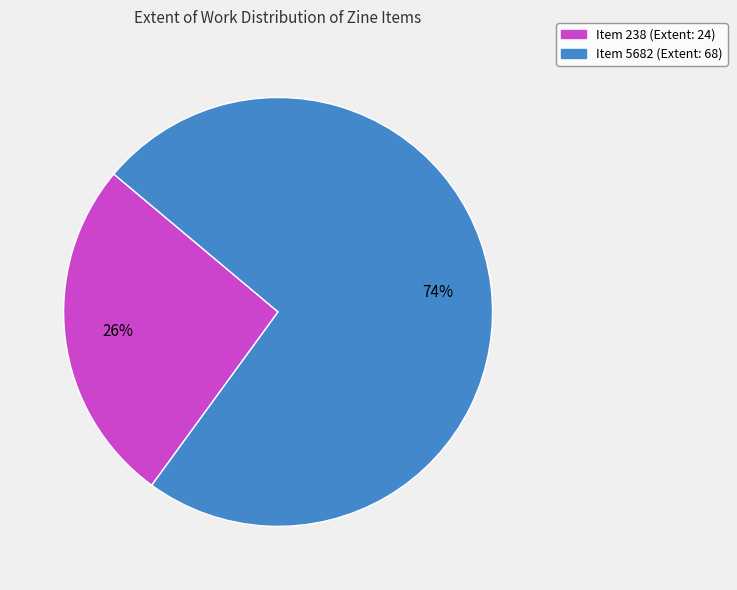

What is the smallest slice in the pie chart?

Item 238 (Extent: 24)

* * *

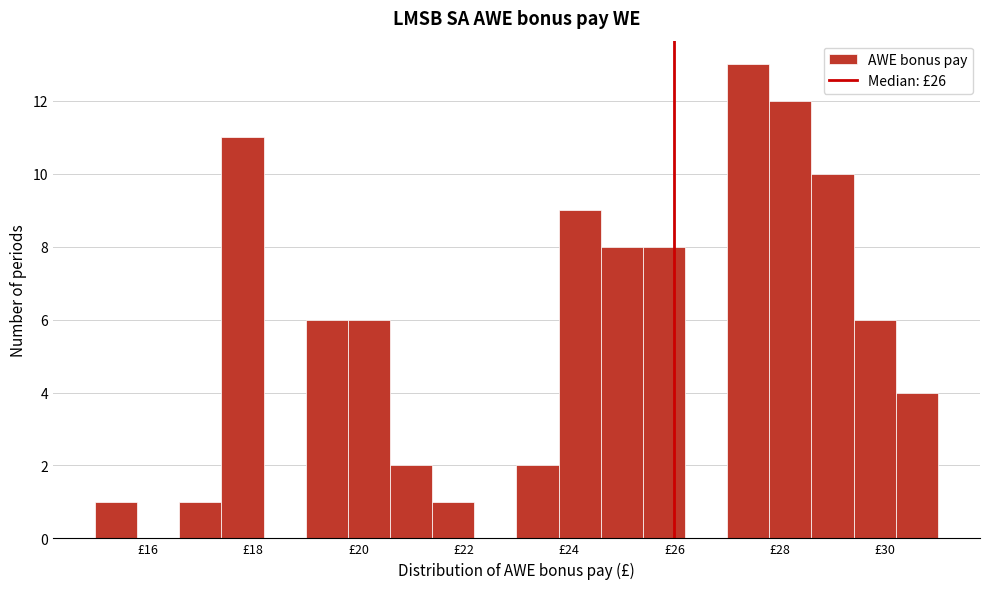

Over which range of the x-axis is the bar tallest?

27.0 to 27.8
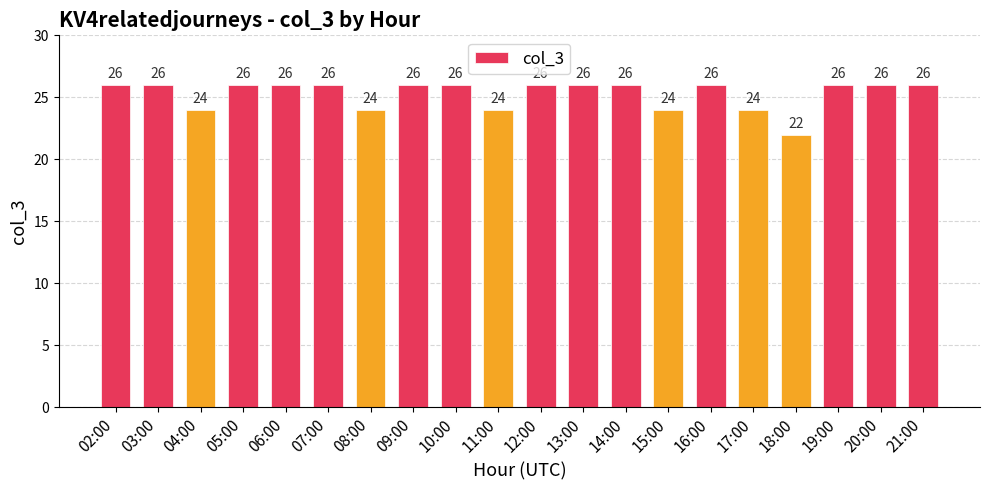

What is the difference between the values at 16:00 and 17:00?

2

**Work item**. Gather every line above that contains the word "What" and reproduce each of those lines in full.

**Answer to this task**.
What is the smallest slice in the pie chart?
What is the difference between the values at 16:00 and 17:00?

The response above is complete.